# WHAT IS NEEDED
Whatever appears in the records apart from pictures must be reproduced exactly.
=== Begin Enclosure ===
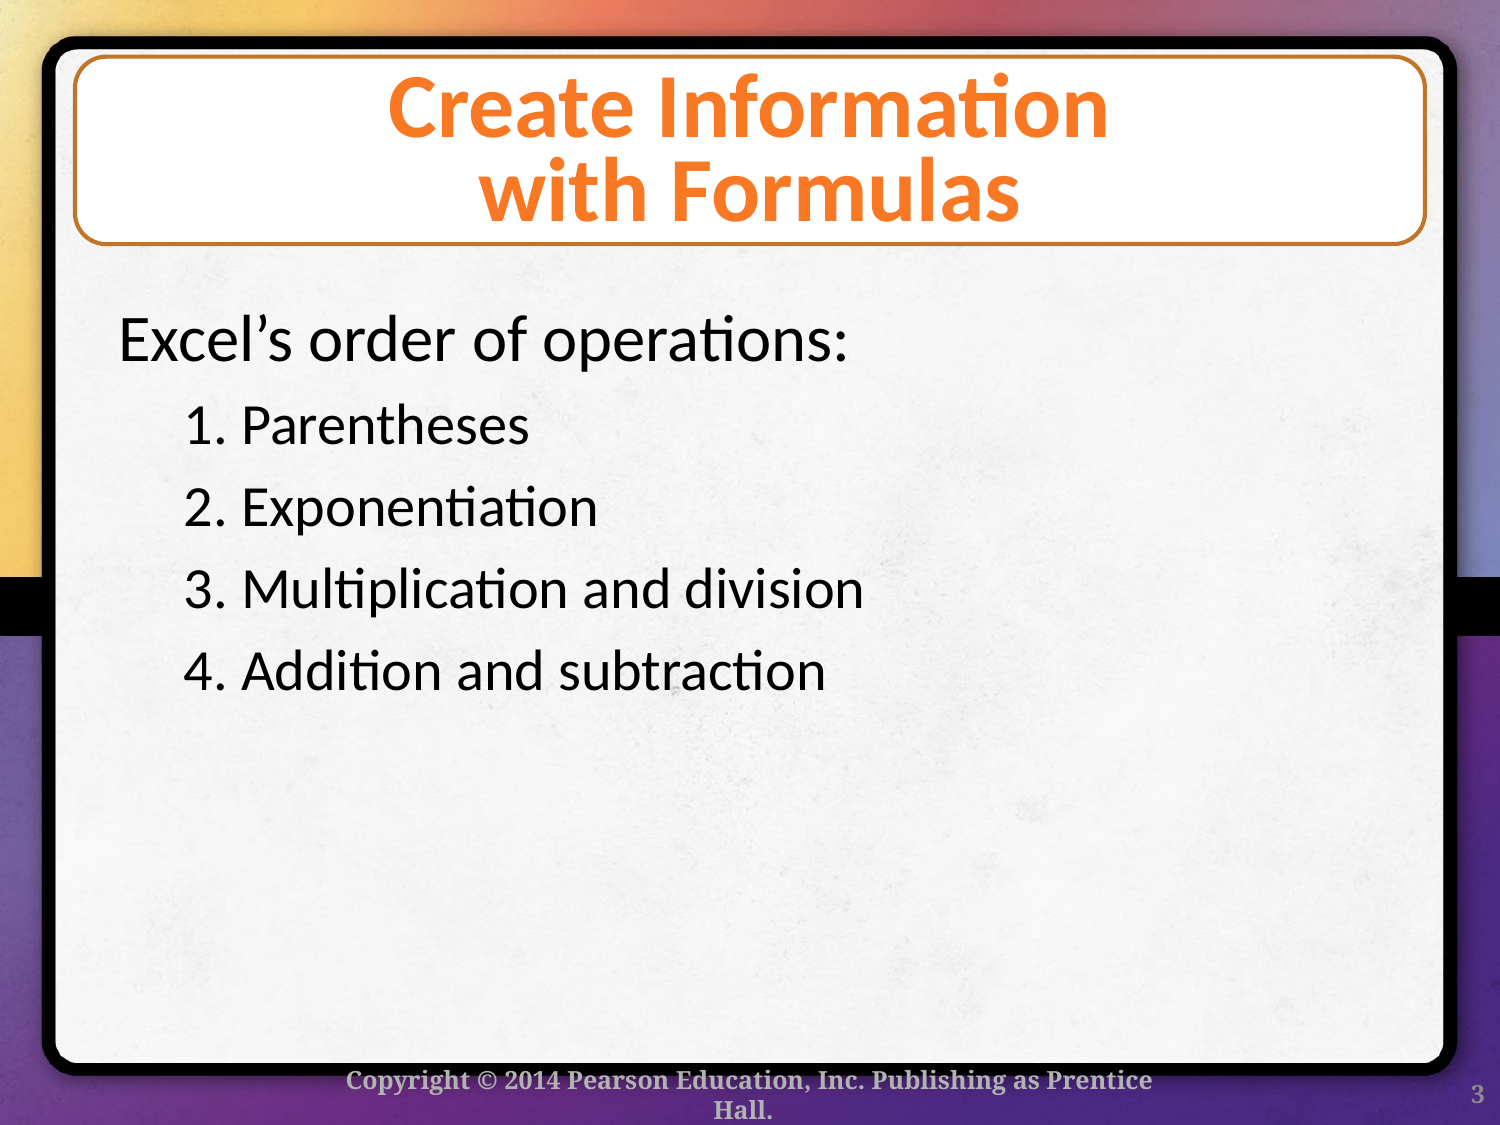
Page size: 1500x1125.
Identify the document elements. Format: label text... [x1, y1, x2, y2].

title Create Information with Formulas [75, 62, 1425, 250]
footer Copyright © 2014 Pearson Education, Inc. Publishing as Prentice Hall. [300, 1065, 1200, 1125]
slide_number 3 [1387, 1065, 1500, 1125]
list Excel’s order of operations: 1. Parentheses 2. Exponentiation 3. Multiplication and division 4. Addition and subtraction [103, 287, 1425, 1038]
picture [0, 0, 1500, 1125]
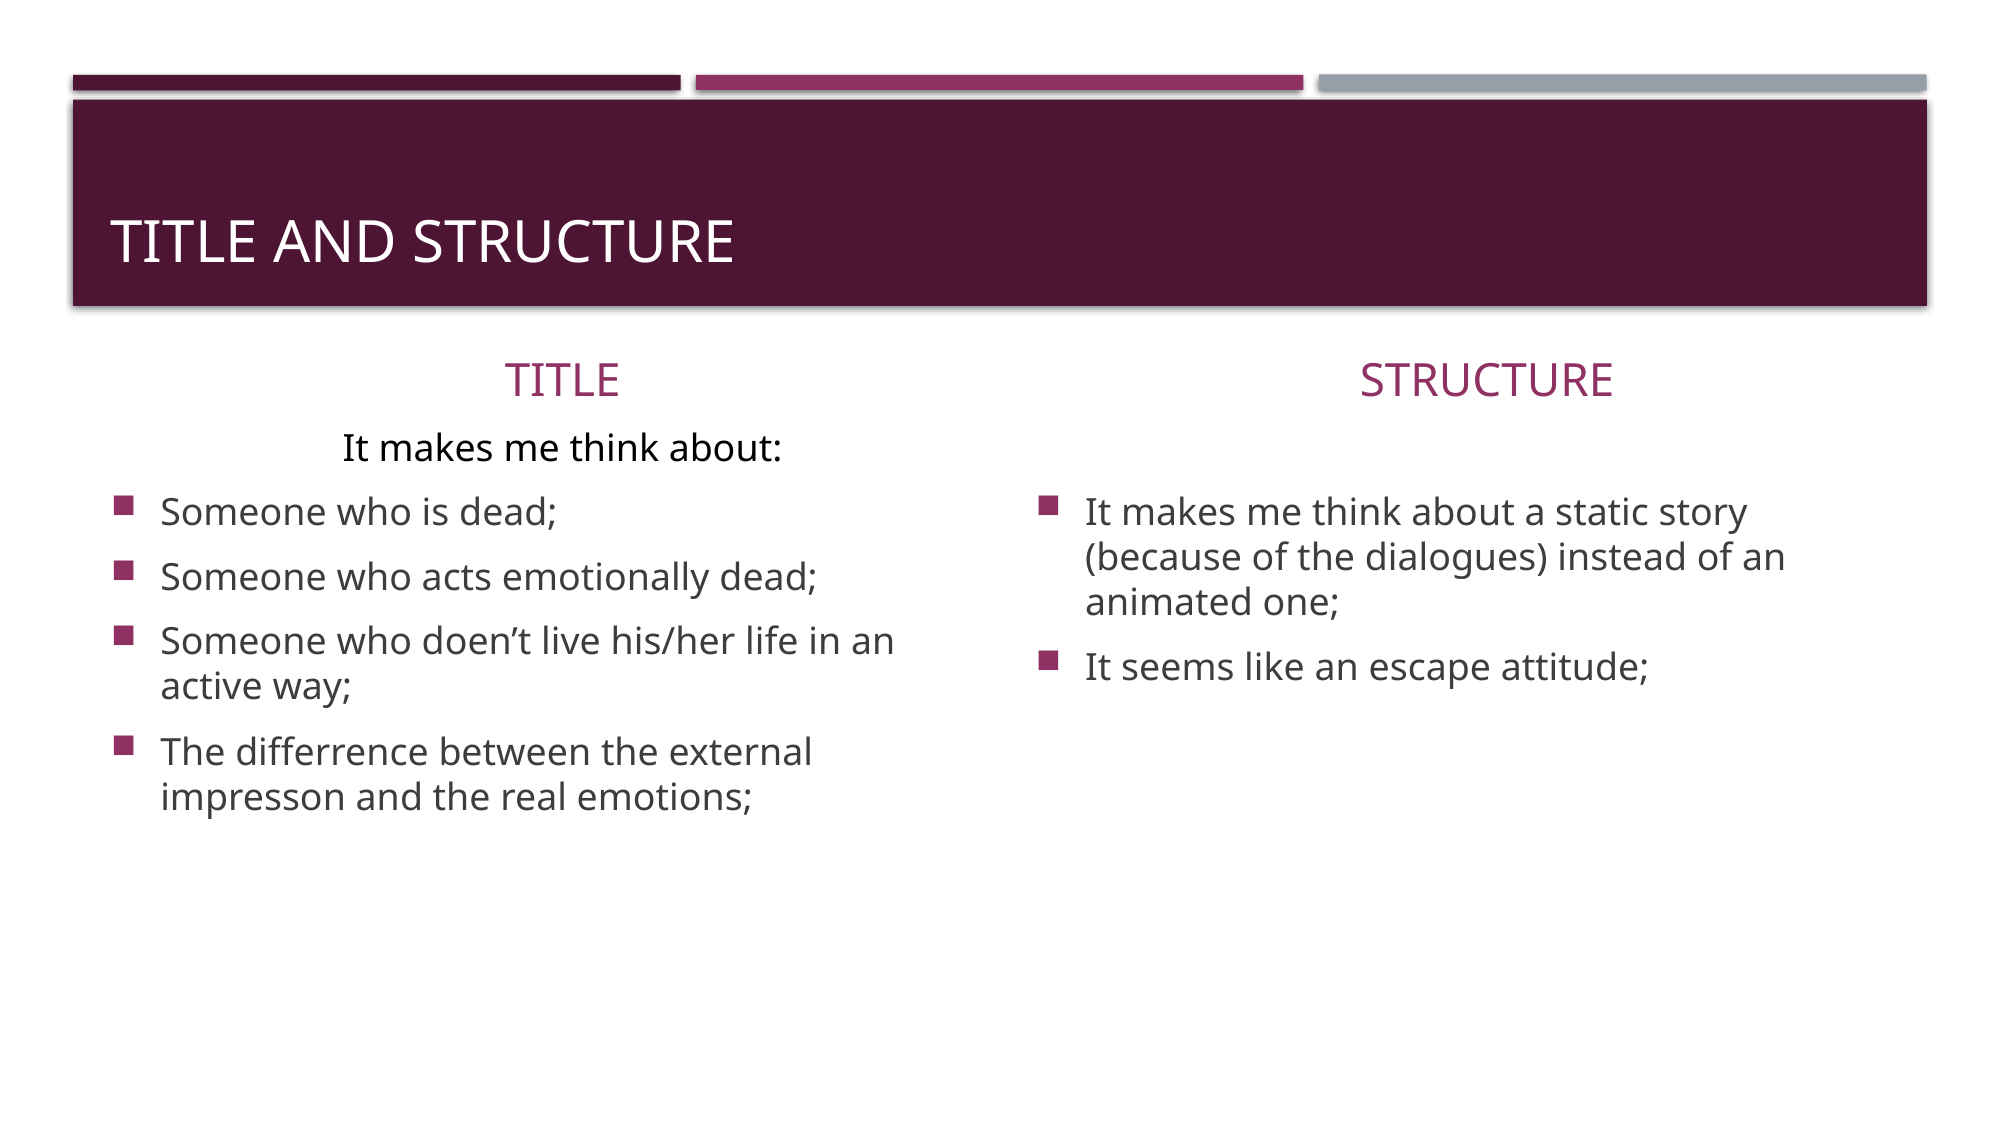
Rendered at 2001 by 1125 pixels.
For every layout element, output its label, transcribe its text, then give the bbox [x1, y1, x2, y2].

list STRUCTURE [1070, 322, 1905, 414]
title Title and structure [95, 119, 1905, 282]
list TITLE [145, 325, 980, 414]
list Someone who is dead; Someone who acts emotionally dead; Someone who doen’t live his/her life in an active way; The differrence between the external impresson and the real emotions; [95, 479, 980, 962]
text_box It makes me think about: [307, 416, 818, 476]
list It makes me think about a static story (because of the dialogues) instead of an animated one; It seems like an escape attitude; [1019, 479, 1905, 962]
=== End Enclosure ===
# ANSWER AREA
Page size: 1500x1125.
Identify the document elements. Format: label text... [x1, y1, x2, y2].

title Create Information with Formulas [75, 62, 1425, 250]
footer Copyright © 2014 Pearson Education, Inc. Publishing as Prentice Hall. [300, 1065, 1200, 1125]
slide_number 3 [1387, 1065, 1500, 1125]
list Excel’s order of operations: 1. Parentheses 2. Exponentiation 3. Multiplication and division 4. Addition and subtraction [103, 287, 1425, 1038]
picture [0, 0, 1500, 1125]
Rendered at 2001 by 1125 pixels.
For every layout element, output its label, transcribe its text, then give the bbox [x1, y1, x2, y2].

list STRUCTURE [1070, 322, 1905, 414]
title Title and structure [95, 119, 1905, 282]
list TITLE [145, 325, 980, 414]
list Someone who is dead; Someone who acts emotionally dead; Someone who doen’t live his/her life in an active way; The differrence between the external impresson and the real emotions; [95, 479, 980, 962]
text_box It makes me think about: [307, 416, 818, 476]
list It makes me think about a static story (because of the dialogues) instead of an animated one; It seems like an escape attitude; [1019, 479, 1905, 962]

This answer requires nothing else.